__THE TASK__:
In the Selena movie article, begin at the words "Selena Quintanilla‘s biopic, starring" and stop after "in pop culture.", rewriting that stretch with "biopic" renamed "biographical film".

__TEXT EXCERPT__:

----------------

Selena Quintanilla‘s biopic, starring Jennifer Lopez and Edward James Olmos, hit the big screen 23 years ago. The release date was March 21, 1997, to be exact, just two years after the tragic death of Tejano music’s rising star.
From Selena’s humble beginnings as a singer to breaking into the male-dominated tejano genre and eventually becoming the “Queen of Tex-Mex,” the movie, directed and written by the Oscar-nominated Gregory Nava, has become a staple in pop culture.
On Saturday (March 21), J.Lo took to social media to celebrate Selena’s legacy with a heartfelt tribute video. “I can’t believe it’s been 23 years since this incredible movie came out and 25 years since her passing,” she said. “Selena was such an inspiration to me and I was so lucky to be chosen to play her. As an artist, this movie truly was an experience I’m going to remember for the rest of my life.”
Billboard remembers Selena 25 years after her tragic death and celebrates her legacy with stories and a special podcast to be published on billboard.com throughout the next few days.
Here are eight key moments of the film that we’ll never tired of watching over and over again.
Humble & difficult beginnings
“Tejano music is all men; women are not successful,” Selena’s mom says in the movie. After starting to perform at a very young age with her brother and sister in a male-dominated genre, Selena quickly gained popularity and charmed the crowd with her talent and personality.
Selena was known for rocking the bustier, but at first, her father, Abraham Quintanilla, wasn’t too happy to see his daughter singing and dancing in only a “bra” — even after they try to explain to him that it’s “one of those things … like all the girls are wearing.”
“Busti-quela? It’s a bra. Look at it.”
During a packed concert at a fair, a rowdy crowd tries to force their way closer to the stage, squeezing everyone in front and almost breaking the stage. While Selena’s dad wants to cancel the show, she is convinced she can calm them down with her song “Como la flor.” And it works.
“Anything for Salinas”
It didn’t take long before Selena started getting recognized by her fans on the street, but her encounter with these two cholos is pretty epic.
Being Mexican-American is tough
This Abraham Quintanilla monologue pretty much sums up the Mexican-American experience. “We gotta prove to the Mexicans how Mexican we are and we gotta prove to the Americans how American we are.”
A mall employee, who tried telling Selena that their dresses were “too expensive” for her, quickly learned that she was dealing with a music icon when fans started rushing into the store to get an autograph from the singer.
Marrying boyfriend and band member Chris
After falling in love with her guitarist — a relationship that wasn’t approved by her father, who even threatened to dismantle the band if they didn’t break up — Selena and Chris decide to elope.
Dreaming of You
The movie ends with an emotional interpretation of “Dreaming of You,” and while onstage, Selena doesn’t catch a white rose thrown to her, foreshadowing a tragedy. The narrative picks up with the family at the hospital where Selena is pronounced dead after being shot by her fan club president and boutique manager Yolanda Saldivar.
*Bonus: Disco queen
Not only could Selena sing Tejano, cumbia, norteñas and mariachi, she was also a disco queen and an impeccable dancer.

----------------

(Stored dataset items)
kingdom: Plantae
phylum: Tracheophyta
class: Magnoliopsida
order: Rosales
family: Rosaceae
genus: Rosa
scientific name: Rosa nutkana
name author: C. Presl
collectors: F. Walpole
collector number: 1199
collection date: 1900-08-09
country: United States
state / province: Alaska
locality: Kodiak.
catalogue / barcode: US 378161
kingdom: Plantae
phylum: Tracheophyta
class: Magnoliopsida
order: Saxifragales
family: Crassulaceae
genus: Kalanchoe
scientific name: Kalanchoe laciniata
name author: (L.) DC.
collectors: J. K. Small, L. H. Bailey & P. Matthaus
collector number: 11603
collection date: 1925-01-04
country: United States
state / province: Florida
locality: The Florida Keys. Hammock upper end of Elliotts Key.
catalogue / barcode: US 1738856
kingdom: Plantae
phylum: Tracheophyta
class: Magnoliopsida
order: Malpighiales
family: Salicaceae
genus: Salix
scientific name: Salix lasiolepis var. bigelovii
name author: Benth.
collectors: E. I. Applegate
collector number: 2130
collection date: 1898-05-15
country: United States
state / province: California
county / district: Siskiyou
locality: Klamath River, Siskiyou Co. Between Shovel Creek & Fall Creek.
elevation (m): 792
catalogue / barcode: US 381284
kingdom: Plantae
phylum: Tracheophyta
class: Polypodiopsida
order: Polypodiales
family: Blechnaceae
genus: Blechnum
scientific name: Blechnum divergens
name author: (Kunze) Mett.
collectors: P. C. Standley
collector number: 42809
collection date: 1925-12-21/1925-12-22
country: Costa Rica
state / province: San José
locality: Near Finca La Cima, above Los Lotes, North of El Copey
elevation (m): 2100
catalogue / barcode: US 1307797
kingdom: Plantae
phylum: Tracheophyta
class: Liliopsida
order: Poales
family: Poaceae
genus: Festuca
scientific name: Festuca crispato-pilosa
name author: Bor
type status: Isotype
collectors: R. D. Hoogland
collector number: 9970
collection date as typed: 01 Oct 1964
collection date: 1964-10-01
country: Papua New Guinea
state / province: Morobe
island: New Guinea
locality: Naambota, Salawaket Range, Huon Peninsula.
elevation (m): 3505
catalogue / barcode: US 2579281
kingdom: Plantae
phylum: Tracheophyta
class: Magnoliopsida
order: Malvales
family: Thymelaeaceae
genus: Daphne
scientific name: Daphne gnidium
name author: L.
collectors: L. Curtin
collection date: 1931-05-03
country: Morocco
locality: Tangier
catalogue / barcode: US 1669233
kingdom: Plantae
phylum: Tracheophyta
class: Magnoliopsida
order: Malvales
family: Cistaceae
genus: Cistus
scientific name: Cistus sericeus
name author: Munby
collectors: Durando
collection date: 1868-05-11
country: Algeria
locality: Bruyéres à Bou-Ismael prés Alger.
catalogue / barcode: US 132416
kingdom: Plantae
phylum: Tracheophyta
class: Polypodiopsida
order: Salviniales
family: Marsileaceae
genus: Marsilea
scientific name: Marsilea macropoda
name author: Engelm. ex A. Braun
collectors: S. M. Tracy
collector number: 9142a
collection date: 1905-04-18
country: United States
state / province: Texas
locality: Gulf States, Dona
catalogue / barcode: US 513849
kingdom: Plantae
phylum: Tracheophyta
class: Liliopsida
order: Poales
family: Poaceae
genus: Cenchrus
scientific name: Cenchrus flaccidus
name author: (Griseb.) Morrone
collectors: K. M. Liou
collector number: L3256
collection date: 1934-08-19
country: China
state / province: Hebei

----------------

__REPLY__:
Selena Quintanilla‘s biographical film, starring Jennifer Lopez and Edward James Olmos, hit the big screen 23 years ago. The release date was March 21, 1997, to be exact, just two years after the tragic death of Tejano music’s rising star.
From Selena’s humble beginnings as a singer to breaking into the male-dominated tejano genre and eventually becoming the “Queen of Tex-Mex,” the movie, directed and written by the Oscar-nominated Gregory Nava, has become a staple in pop culture.